The party's most significant electoral victory was in the period following Ecuador's restoration of democracy in 1979, during the 1988 Ecuadorian general election, with founder Borja Cevallos as its presidential nominee. Borja Cevallos served as president from 1988 until 1992. As of 2024, this remains the first and last time an ID candidate for the presidency was elected.

For the 1992 Ecuadorian general election, Cevallos was constitutionally prohibited from seeking re-election. As a result, the party nominated politician Raúl Baca Carbo, who had served as Minister of Social Welfare during the Cevallos administration, as their nominee for president. Carbo resigned from his cabinet position in 1991 to campaign for the presidency. Carbo was eliminated in the first round.

Rodrigo Borja Cevallos was selected as the party's nominee for the 1998 Ecuadorian general election, where he came in third place and was eliminated in the first round.

At the legislative elections, held on 20 October 2002, the party won at least 13 out of 100 seats. Its candidate, former president Rodrigo Borja, won 14.4% of the vote in the presidential elections of the same day.

For the October 2006 elections, it has entered into an alliance with the Ethics and Democracy Network (Red Etica y Democracia), to support the ticket formed by former Vice-President León Roldós, and Ramiro González, former Prefect of the Pichincha Canton. The party won 13 seats in Congress again, while its presidential ticket came in fourth place.

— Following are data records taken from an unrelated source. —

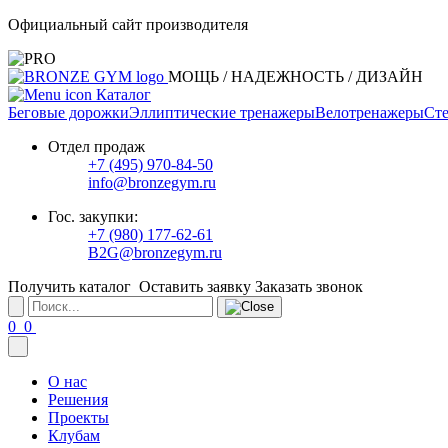
Официальный сайт производителя
МОЩЬ / НАДЕЖНОСТЬ / ДИЗАЙН
Каталог
Беговые дорожки
Эллиптические тренажеры
Велотренажеры
Сте
Отдел продаж
+7 (495) 970-84-50
info@bronzegym.ru
Гос. закупки:
+7 (980) 177-62-61
B2G@bronzegym.ru
Получить каталог
Оставить заявку
Заказать звонок
0
0
О нас
Решения
Проекты
Клубам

In the 2017 Ecuadorian general election, the party formed an alliance with the indigenist Pachakutik Plurinational Unity Movement – New Country and communist Popular Unity (Ecuador) parties, called the National Agreement for Change. The alliance nominated retired Ecuadorian Army general and politician Paco Moncayo as their presidential nominee. Moncayo was eliminated in the first round, and for the second round endorsed Guillermo Lasso.

For the 2021 Ecuadorian general election, ID nominated businessman Xavier Hervas as the party's presidential candidate. Despite being a newcomer to politics and being nationally unknown, Hervas came in fourth place in the first round. In the second round, Hervas endorsed Guillermo Lasso. In 2022, Hervas left the party due to disagreements with its leadership.

In April 2022, the party had thirteen members in the National Assembly after it excluded Johanna Moreira from the party.

For the 2023 Ecuadorian general election, the party supported the candidacy of Otto Sonnenholzner. For the second round, the party announced its support for Daniel Noboa. The party was left also without any representatives in the National Assembly, the result of an internal struggle within the party that remains unresolved.

For the 2025 Ecuadorian general election, the party designated businessman Carlos Rabascall as their presidential nominee. His pre-candidacy and nomination generated controversy within the party, as Rabascall was vice presidential nominee for the Correist Union for Hope ticket in the 2021 elections. As a result of Rabascall's nomination, a group of party members have threatened legal action and to take the case to the Constitutional Court of Ecuador. These ID members also denounce the party's leadership for altering the statutes of the party to allow Rabascall to become the nominee, as the previous statutes stipulate that persons participating in elections representing ID require at least two years of membership in the party.